For years, I've been using a corrugated cardboard box to hold used office paper that's destined for recycling. Every few years the box starts to droop or the glue gives out or the cardboard rips, and I have to get a new box. These boxes are usually free for the taking in any office, but it gets to be a drag after a dozen years or so. I still have a pile of scrap plywood from the storage shelves project, (even after using some of it up on the Karabitsu project) so I decided to do away with the cardboard box once and for all.
You can see that the basic design is that of a rectangular box
tipped back about 20 degrees so that the big stak of paper won't
come toppling out of the box as easily. I'd meant the bin to be
big enough to hold a cardboard box as a liner, but due to possibly
overzealous sanding, its interior is a little small for that. Now
that I look at it though
The recycling box is just five rectangles of 3/8" plywood. It's stained with Minwax "Cherry" stain, and finished with water based sanding sealer and water based satin clear "Polycrylic" wood finish.
It's held together with wood glue and nails. The nails just go through the sides into the edges of the plywood. This is not as nice as it could be, but it's just a recycling box, and the wire brads I used are barely visible. I suppose I could have set them and then puttied over them, but I stained the pieces before assembly, which would have made this more difficult.
Here's the cut list. Remember, this is for 3/8" plywood, so if you're using different thickness wood, you will have to account for that in your measurements.
- 2 Side Panels - 12.5" wide by 20.0" tall
- 1 Back Panel - 11.25" wide by 17.5" tall
- 2 End Panels - 11.25" wide by 9.5" tall
First, I sanded and stained all the pieces.
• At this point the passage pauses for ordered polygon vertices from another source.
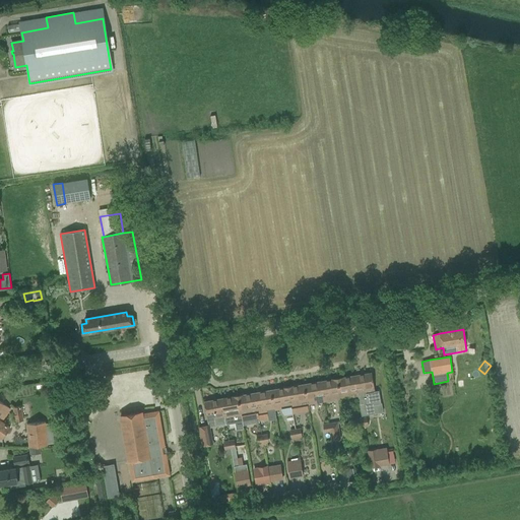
[(403,381),(400,365),(394,366),(398,383),(403,381)]
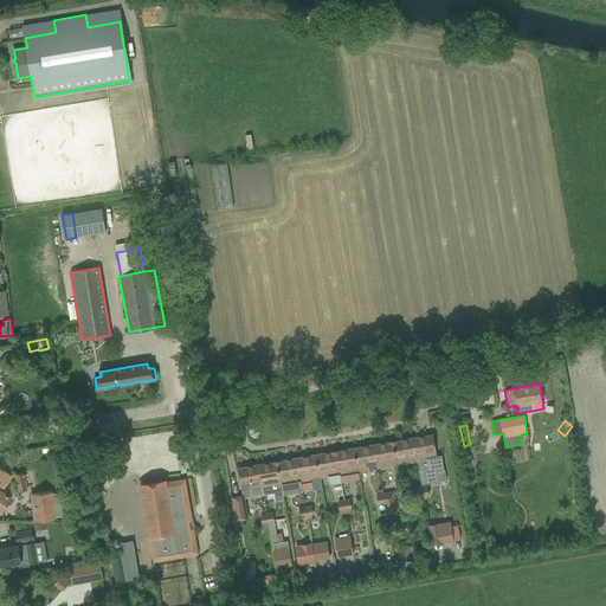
[(437,457),(432,434),(413,438),(417,461),(421,485),(437,482),(434,469),(443,468),(442,456),(437,457)]
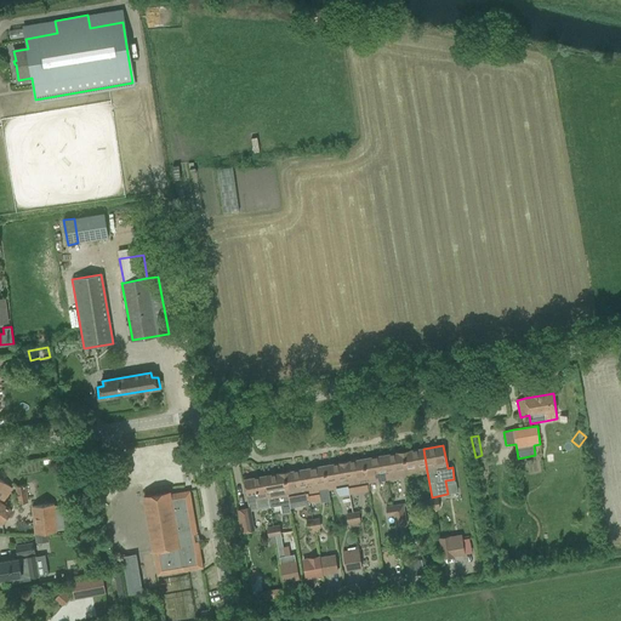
[(403,453),(408,476),(427,472),(423,449),(403,453)]
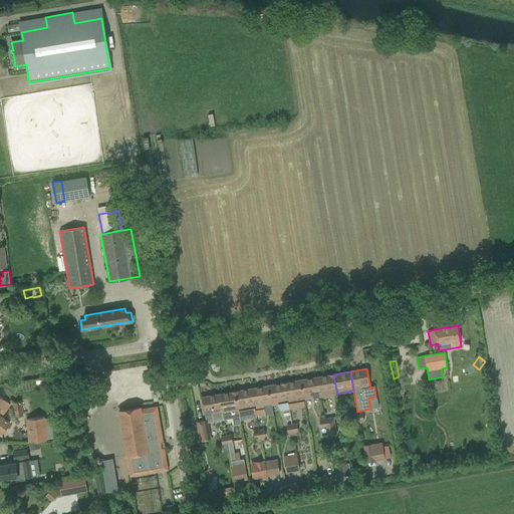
[(317,377),(320,397),(337,394),(333,374),(317,377)]
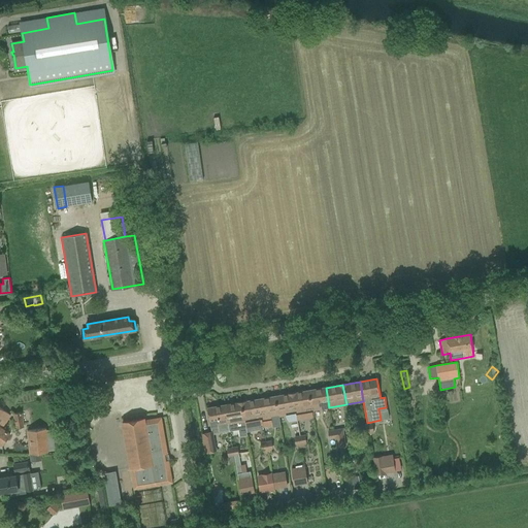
[(309,391),(312,410),(329,407),(326,388),(309,391)]
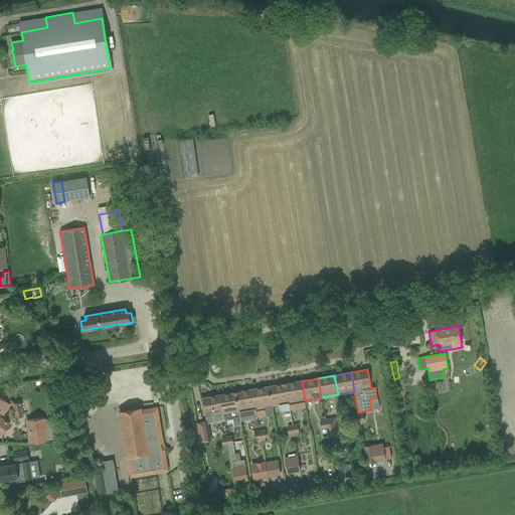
[(446,380),(430,380),(431,393),(446,392),(446,380)]
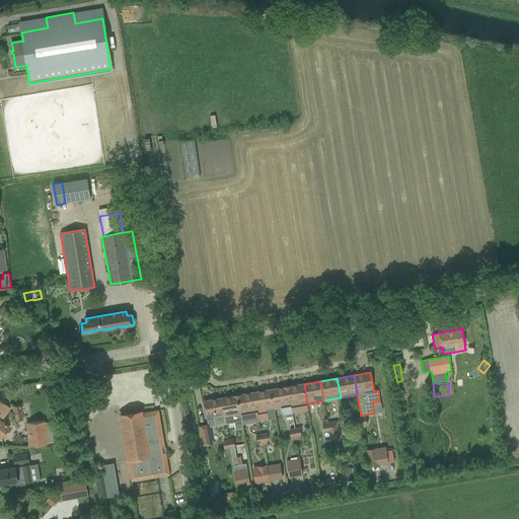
[(287,386),(291,406),(292,414),(308,411),(307,403),(304,384),(287,386)]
Then, I glued and nailed the end panels onto the back panel. After that, I sandwiched the box body between the side panels, angling the box body so that its corners contacted three sides of the side panels, and nailed them on. Then I sealed, sanded, and sinished the box.
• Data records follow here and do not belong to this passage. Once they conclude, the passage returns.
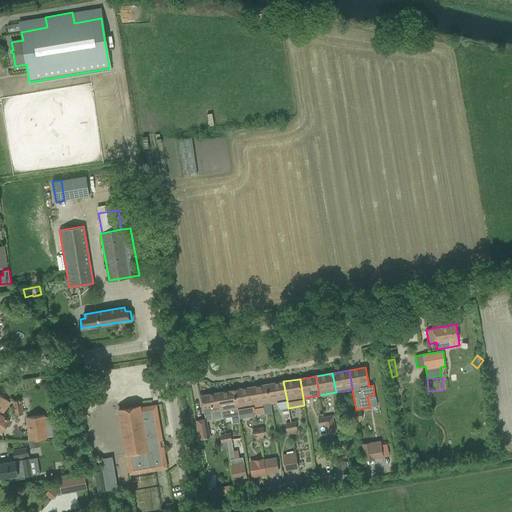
[(283,381),(267,384),(271,403),(287,401),(283,381)]
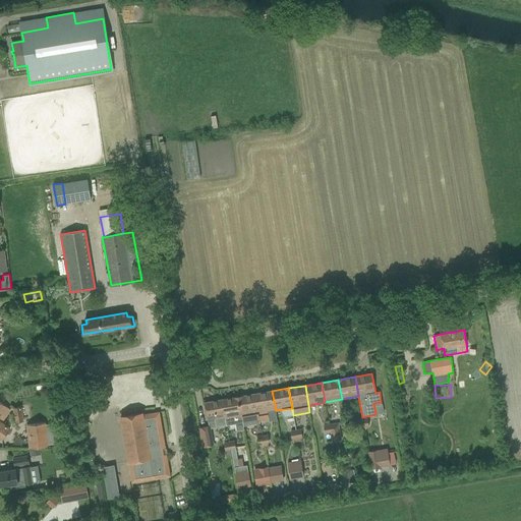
[(272,391),(255,394),(259,421),(261,422),(269,420),(268,412),(276,410),(272,391)]
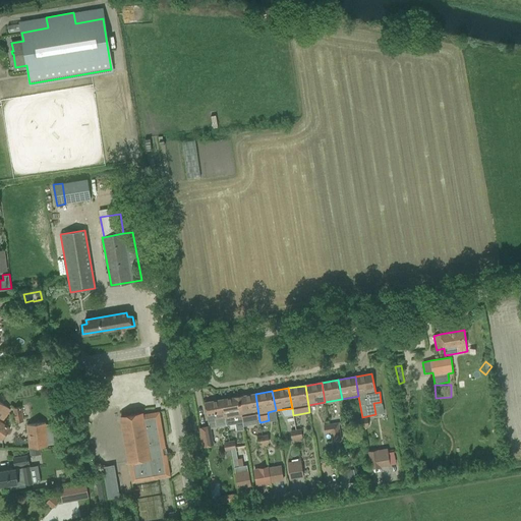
[(238,397),(242,421),(251,420),(251,422),(259,421),(255,394),(238,397)]
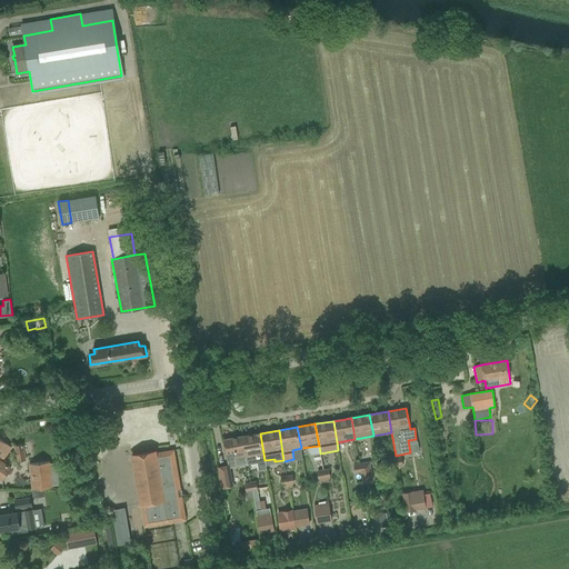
[(255,462),(257,461),(265,460),(260,433),(242,437),(247,463),(248,465),(255,463),(255,462)]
Attaching the side panels was probably the trickiest part, as I was drilling somewhat blind through the panels and trying to hit the center of the edge of the other pieces. It heled to get two nails in near the ends of each panel, and then draw a line between those nails for placing the rest. All of my nail holes were pre-drilled, so at least I knew if the nail was in a good spot or not before I began swinging the hammer.
I could have put a "kick plate" across the front at the bottom, but I decided not to get too fancy. I also could have put a flat top across the side panels, but I didn't. I still could do those things, but I probably won't.